The combination of people who put out those hundreds of combo plates every Friday of Lent communicates “welcome” in shorthand. The symbol of a fish did the same thing for early Christians escaping their enemies. Ichthus, the Greek word for fish, combined with the symbol of a fish, were posted on places offering clandestine refuge. The letters of that word served as an acronym for the phrase “Jesus Christ, God the Son, our Savior.”
On this second-last Sunday before Lent, the readings depict forms of mercy symbolic of “Christ,” a Greek title meaning “Anointed One.” Anointing is also a symbolic act, used as a way to “bless” someone before or after a life of service.

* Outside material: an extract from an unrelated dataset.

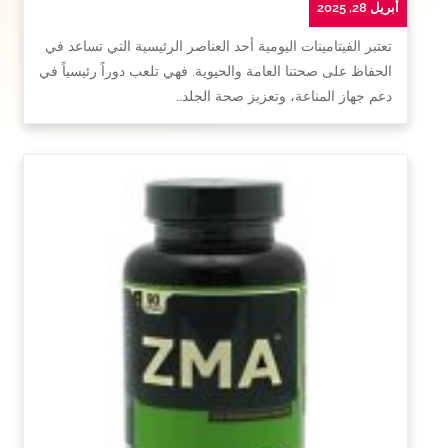
أبريل 28, 2025
تعتبر الفيتامينات اليومية أحد العناصر الرئيسية التي تساعد في
الحفاظ على صحتنا العامة والحيوية. فهي تلعب دوراً رئيسياً في
دعم جهاز المناعة، وتعزيز صحة الجلد…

Paul tells the Corinthians we humans symbolize the earthly and the heavenly Adams (1 Corinthians 15:45-49). The first Adam birthed life-takers while the second one was life giving. The second Adam saved us from the sins of the first one. We are called to bear the image of the heavenly one in service to one another.
Christ symbolizes love of, and mercy for, enemies. We are to symbolize Christ, who dished these delicacies out abundantly, as blessings. In Sunday’s gospel reading, he reminds us, “The measure with which you measure will in return be measured out to you.” (Luke 6:27-38)
A good fish fry is a blessing symbolic of life, and like all of us, its volunteers are expected to serve up its delicacies to people whether they like those customers or not. Just as the symbol of a fish represented God’s mercy, we are called to see our enemy as a symbol of God’s anointed—the title Jesus’s earthy ancestor David gave his enemy Saul after deciding not to run him through with a spear. (1 Samuel 26:2, 7-9, 12-13, 22-23)
In place of a symbolic fish placed over the doorway of Rappe Hall this year, the St. Michael Holy Name Altar Rosary Society of Independence, Ohio will post a sign dedicating this event to Tony DiSalvo. “Fish Fry Tony,” who passed away not long after last year’s event, got that nickname from vendors who supplied him with the soft drinks, coffee, and miscellaneous items he served up at the event every year.
According to Holy Name Altar and Rosary Society president Gary Mann, “No one could do his job, even when his failing health made it increasingly difficult. Upon his passing we decided to honor his years of work by naming this year’s fish fry after him.”
Tony’s surname is Italian for “of the Savior.” As we work this fish fry of life, let’s wear the symbol of the fish on our hearts and open it for service—and refuge.
–Tom Andel
Tony is smiling from heaven.
And enjoying refreshments.
I didn’t know Tony personally, but it is people like him that in many ways make the world go round. He was one of the many behind the scenes, those unsung hero’s that make it happen when no one is looking.
Newsflash, God is always looking and He misses nothing. Like the mostly unheralded writer of this weekly blog. It goes unnoticed by many, but not by the one who sees all.
Unheralded is my middle name, Thomas, but as you and I have come to learn, life can be Hairy for all of us. Maybe that’s a nickname we must all endure.